Photos with camera intrinsics:

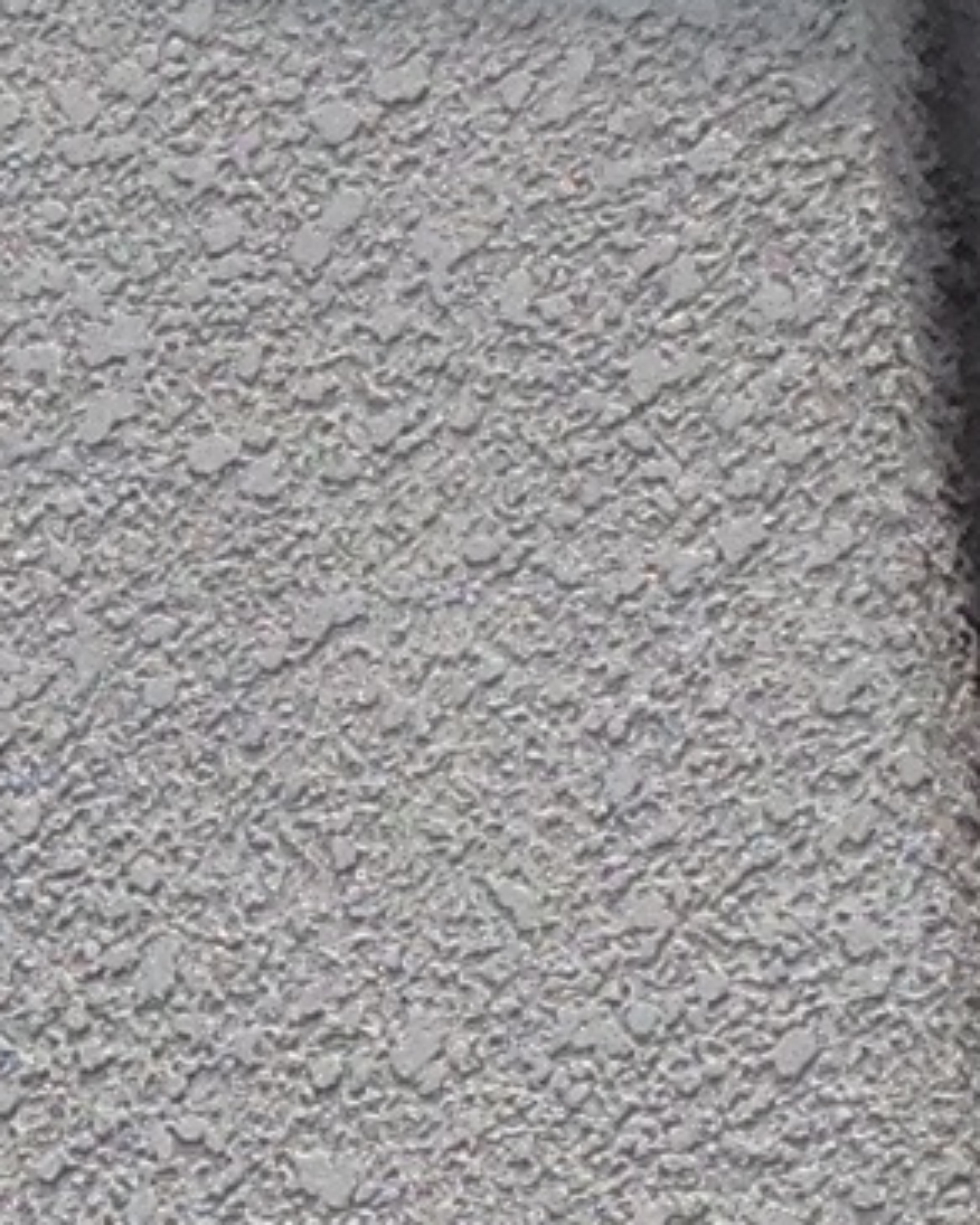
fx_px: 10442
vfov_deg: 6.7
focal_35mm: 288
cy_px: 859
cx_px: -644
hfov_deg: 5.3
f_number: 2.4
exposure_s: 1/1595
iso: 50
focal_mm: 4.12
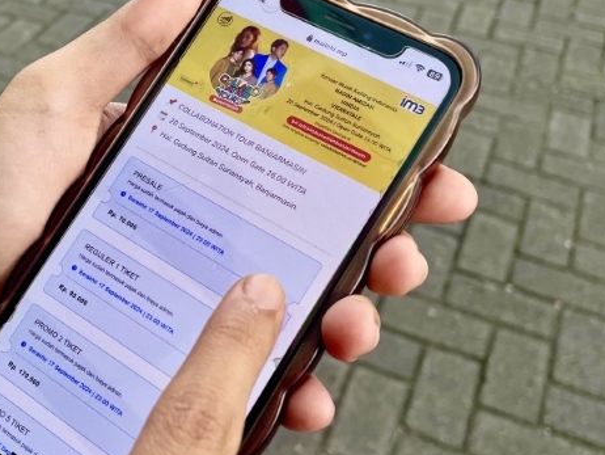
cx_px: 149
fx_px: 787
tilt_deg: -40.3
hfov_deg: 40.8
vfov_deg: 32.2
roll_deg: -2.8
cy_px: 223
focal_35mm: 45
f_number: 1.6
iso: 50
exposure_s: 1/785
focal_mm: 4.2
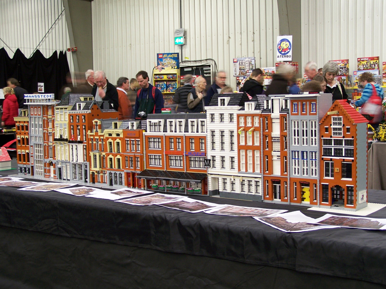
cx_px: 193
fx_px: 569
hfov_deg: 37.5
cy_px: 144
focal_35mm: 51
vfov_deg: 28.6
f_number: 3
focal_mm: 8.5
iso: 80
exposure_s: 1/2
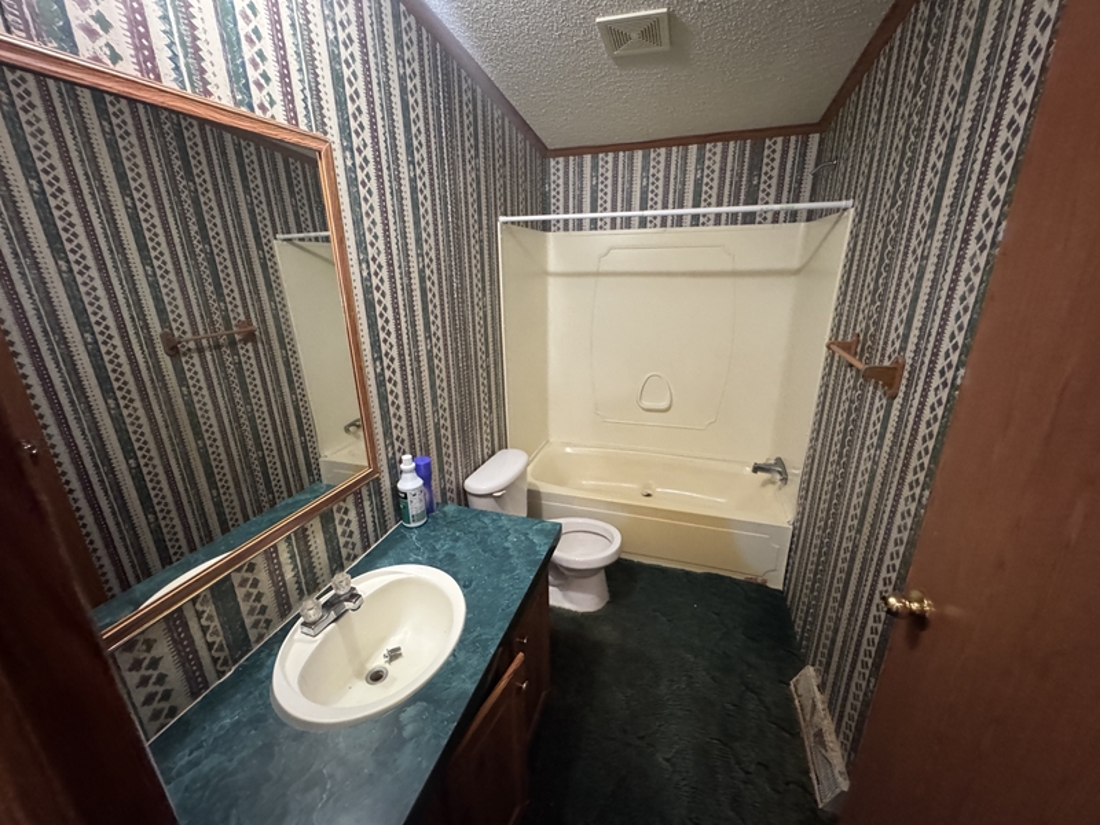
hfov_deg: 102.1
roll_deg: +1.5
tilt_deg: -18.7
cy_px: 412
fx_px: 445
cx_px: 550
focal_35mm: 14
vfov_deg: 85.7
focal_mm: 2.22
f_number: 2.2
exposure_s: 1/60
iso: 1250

| YOUR OBJECTIVE |
Output the data above verbatim, pictures excluded.

| RESULT BELOW |
fx_px: 10442
vfov_deg: 6.7
focal_35mm: 288
cy_px: 859
cx_px: -644
hfov_deg: 5.3
f_number: 2.4
exposure_s: 1/1595
iso: 50
focal_mm: 4.12
cx_px: 149
fx_px: 787
tilt_deg: -40.3
hfov_deg: 40.8
vfov_deg: 32.2
roll_deg: -2.8
cy_px: 223
focal_35mm: 45
f_number: 1.6
iso: 50
exposure_s: 1/785
focal_mm: 4.2
cx_px: 193
fx_px: 569
hfov_deg: 37.5
cy_px: 144
focal_35mm: 51
vfov_deg: 28.6
f_number: 3
focal_mm: 8.5
iso: 80
exposure_s: 1/2
hfov_deg: 102.1
roll_deg: +1.5
tilt_deg: -18.7
cy_px: 412
fx_px: 445
cx_px: 550
focal_35mm: 14
vfov_deg: 85.7
focal_mm: 2.22
f_number: 2.2
exposure_s: 1/60
iso: 1250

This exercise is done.